Sen. Tom Cotton: ‘It’s Time to Send Home the Troops’ Stationed in D.C.

National Guard Citizen-soldiers exit after a U.S. Capitol tour on January 23, 2021 in Wash
Brandon Bell/Getty Images

Sen. Tom Cotton (R-AR) penned an op-ed for Fox News on Wednesday that called for the removal of National Guard troops from Washington, DC, following the presidential inauguration of Joe Biden.

Cotton opened the piece by detailing his calls for National Guard troops to be sent into cities last summer as “left-wing mobs rioted in the streets.”

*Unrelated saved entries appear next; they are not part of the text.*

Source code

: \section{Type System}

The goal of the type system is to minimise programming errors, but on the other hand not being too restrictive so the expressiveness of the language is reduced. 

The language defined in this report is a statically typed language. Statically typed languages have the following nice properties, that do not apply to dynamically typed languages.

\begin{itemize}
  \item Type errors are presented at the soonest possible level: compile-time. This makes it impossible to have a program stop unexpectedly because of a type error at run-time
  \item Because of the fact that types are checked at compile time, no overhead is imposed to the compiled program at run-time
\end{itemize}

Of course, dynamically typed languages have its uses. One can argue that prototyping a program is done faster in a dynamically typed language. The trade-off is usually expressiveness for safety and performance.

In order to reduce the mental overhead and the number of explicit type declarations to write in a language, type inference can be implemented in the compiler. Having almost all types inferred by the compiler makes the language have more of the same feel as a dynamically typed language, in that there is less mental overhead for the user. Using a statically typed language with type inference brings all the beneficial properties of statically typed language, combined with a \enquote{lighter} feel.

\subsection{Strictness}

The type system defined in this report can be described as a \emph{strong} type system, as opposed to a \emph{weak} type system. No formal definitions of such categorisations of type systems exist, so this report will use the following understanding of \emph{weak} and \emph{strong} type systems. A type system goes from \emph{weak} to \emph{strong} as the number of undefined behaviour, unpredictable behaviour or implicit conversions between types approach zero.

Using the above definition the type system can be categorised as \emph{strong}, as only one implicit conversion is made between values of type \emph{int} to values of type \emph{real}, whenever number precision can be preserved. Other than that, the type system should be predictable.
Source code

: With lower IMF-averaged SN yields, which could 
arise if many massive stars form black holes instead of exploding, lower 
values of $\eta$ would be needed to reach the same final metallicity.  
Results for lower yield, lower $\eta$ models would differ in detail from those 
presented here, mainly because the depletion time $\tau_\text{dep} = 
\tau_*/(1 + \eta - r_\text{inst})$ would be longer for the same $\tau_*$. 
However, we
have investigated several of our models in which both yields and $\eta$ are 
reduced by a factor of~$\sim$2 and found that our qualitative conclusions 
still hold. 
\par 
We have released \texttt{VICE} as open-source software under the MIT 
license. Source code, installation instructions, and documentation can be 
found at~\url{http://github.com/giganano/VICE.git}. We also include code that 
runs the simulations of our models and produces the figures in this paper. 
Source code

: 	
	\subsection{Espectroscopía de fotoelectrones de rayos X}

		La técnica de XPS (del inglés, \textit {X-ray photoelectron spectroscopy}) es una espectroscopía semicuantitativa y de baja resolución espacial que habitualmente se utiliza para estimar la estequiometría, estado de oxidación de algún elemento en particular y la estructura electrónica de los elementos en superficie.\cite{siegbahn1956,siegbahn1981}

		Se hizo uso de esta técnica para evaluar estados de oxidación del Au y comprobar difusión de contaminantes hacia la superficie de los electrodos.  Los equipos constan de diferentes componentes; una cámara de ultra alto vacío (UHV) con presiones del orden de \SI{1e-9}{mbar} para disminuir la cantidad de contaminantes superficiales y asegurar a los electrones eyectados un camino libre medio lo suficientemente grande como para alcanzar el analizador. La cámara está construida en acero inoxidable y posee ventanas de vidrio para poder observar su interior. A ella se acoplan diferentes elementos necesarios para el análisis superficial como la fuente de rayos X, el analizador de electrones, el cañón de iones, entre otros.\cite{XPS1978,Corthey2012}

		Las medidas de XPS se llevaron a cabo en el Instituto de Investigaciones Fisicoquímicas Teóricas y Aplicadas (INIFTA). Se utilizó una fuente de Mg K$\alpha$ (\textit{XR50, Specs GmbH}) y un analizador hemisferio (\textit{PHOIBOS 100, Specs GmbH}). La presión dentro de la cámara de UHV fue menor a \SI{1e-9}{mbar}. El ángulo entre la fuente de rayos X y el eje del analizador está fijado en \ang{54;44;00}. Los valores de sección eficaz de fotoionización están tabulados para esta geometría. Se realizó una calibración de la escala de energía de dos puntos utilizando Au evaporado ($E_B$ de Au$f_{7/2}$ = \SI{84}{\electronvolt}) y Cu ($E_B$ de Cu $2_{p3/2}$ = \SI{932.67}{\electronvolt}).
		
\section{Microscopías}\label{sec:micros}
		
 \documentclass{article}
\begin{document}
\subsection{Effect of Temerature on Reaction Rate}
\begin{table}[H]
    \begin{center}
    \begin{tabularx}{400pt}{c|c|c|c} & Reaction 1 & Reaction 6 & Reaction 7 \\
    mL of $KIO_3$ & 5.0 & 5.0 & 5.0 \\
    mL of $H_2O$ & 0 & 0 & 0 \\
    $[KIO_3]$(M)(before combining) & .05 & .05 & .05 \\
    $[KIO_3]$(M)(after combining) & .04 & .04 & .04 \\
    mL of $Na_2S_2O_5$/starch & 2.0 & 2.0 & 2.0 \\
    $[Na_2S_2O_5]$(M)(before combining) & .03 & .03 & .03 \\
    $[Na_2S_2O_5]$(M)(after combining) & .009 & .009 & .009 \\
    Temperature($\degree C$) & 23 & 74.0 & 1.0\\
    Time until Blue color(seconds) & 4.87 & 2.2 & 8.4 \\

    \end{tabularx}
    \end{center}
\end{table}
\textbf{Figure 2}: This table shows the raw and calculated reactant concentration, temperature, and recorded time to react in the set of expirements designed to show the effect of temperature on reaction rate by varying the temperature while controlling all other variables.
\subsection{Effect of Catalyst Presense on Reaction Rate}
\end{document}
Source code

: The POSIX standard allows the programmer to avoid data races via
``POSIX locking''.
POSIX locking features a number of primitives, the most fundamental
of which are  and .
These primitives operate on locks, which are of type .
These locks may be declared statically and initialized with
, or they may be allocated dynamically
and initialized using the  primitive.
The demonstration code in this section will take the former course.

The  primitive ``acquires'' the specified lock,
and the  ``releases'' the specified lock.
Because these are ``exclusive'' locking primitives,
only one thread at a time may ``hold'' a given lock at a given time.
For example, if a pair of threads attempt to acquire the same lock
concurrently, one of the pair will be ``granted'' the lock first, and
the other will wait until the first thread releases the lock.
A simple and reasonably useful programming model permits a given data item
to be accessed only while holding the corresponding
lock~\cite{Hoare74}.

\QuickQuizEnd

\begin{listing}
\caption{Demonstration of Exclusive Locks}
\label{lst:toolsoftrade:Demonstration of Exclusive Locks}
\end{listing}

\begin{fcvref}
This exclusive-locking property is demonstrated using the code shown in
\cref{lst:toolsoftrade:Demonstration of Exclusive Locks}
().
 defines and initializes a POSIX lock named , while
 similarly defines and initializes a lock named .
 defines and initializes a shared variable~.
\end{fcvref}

“My position was grounded in federal law, based on many historical precedents, and supported by a majority of Americans,” Cotton wrote. “But this argument outraged many on the left, so much so that the editor of the New York Times opinion page lost his job for publishing it.”

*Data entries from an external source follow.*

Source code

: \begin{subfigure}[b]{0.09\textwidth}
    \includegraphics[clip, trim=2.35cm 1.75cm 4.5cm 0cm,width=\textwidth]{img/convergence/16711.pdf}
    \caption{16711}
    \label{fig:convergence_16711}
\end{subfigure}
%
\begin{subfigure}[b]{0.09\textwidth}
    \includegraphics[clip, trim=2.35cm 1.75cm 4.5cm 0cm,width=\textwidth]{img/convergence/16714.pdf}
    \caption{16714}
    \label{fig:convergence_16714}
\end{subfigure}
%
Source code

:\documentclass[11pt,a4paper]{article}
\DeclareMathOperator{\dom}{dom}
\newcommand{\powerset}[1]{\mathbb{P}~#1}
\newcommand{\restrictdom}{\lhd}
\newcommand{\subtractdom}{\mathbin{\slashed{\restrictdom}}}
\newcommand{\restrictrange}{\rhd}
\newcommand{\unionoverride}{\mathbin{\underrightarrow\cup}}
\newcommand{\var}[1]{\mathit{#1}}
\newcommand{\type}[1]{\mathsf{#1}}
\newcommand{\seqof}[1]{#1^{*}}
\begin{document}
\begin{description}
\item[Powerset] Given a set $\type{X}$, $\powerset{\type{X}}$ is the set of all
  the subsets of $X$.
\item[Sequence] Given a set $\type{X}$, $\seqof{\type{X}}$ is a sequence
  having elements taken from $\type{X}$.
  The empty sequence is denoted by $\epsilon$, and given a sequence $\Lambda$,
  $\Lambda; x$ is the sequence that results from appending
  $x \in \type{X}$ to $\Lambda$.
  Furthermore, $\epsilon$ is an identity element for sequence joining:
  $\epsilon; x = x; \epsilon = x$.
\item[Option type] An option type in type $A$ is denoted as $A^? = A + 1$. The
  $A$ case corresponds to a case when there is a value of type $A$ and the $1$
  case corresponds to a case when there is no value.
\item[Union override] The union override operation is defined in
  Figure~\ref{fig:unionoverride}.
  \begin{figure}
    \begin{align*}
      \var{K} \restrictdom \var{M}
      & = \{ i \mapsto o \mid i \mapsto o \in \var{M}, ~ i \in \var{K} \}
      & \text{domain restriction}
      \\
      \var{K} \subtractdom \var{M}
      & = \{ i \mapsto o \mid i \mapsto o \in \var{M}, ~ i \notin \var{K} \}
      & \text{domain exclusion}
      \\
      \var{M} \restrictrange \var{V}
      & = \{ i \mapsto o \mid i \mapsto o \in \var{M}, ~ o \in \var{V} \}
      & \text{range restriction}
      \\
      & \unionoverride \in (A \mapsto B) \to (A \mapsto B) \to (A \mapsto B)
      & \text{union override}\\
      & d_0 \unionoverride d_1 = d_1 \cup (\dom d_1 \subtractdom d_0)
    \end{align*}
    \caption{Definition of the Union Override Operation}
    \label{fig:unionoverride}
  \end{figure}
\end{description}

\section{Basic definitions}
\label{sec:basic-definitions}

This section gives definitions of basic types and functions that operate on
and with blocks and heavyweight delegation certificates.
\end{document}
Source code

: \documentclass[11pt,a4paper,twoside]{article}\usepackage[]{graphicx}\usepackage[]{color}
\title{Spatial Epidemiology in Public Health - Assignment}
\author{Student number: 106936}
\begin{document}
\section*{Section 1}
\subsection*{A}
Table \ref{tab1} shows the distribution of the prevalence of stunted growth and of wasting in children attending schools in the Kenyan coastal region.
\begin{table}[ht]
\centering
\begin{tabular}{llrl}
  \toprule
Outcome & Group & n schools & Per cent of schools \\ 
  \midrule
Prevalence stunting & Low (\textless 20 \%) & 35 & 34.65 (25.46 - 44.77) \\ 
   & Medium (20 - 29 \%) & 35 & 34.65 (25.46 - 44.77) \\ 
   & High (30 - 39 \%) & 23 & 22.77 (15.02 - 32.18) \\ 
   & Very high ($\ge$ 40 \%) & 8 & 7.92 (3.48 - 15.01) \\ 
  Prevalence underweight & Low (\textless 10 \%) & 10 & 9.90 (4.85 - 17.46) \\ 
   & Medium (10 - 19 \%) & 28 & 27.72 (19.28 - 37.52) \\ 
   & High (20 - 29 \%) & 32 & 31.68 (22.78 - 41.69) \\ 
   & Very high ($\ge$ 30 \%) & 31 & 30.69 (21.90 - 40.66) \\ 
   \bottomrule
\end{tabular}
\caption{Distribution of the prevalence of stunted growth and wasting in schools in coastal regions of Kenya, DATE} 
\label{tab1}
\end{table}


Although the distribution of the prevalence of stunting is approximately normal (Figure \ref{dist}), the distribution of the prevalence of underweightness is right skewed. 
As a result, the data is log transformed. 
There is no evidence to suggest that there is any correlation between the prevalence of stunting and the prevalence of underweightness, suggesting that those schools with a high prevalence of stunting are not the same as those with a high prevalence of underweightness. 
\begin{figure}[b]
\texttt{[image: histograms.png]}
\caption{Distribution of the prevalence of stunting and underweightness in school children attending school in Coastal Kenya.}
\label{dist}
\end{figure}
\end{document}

“But when a different mob chanting different slogans threatened our Capitol, many of my critics sang a different tune,” Cotton added. “I’m ruefully gratified that so many of them have rallied to my side. Perhaps they’ll show more gratitude for law enforcement the next time a mob threatens public safety and order, no matter what cause the perpetrators claim to support.”

Cotton praised the troops that have been stationed in D.C. for some time now, offering gratitude for those that “deployed on short notice, leaving behind their families and jobs.”

“Despite cold weather and uncomfortable conditions, these soldiers did their duty, in the finest traditions of the Guard,” Cotton said. “Their presence, coupled with tough federal charges against the Capitol rioters, deterred any further violence; the presidential inauguration occurred without incident. With the inauguration complete and threats receding, now it’s time, yes, to send home the troops.”

Cotton, a member of the Intelligence Committee, also stated that he has seen “no specific, credible threat reporting—as distinguished from aspirational, uncoordinated bluster on the internet—that justifies this continued troop presence. Thus, I believe the rest of these soldiers should also go home to their families and civilian jobs.”

“The lesson of the Capitol riot is not that we should quarter a standing army at the Capitol just in case, but rather that our security measures should be calibrated to the actual threats,” Cotton asserted.

Cotton, while highlighting the measures that should have been taken to better control the situation, noted D.C. Mayor Muriel Bowser’s involvement, who he claimed “insisted that the small detachment of National Guard soldiers who deployed to assist with traffic control come unarmed” and “pandered to anti-police radicals by sending a letter to the acting Attorney General discouraging additional deployments of federal law enforcement.”

“The last few weeks have shown, to paraphrase Ecclesiastes, that there is a time to send in the troops, and a time to send them home,” Cotton concluded. “Those decisions must reflect actual security needs—not ideological pandering and knee-jerk reactions.”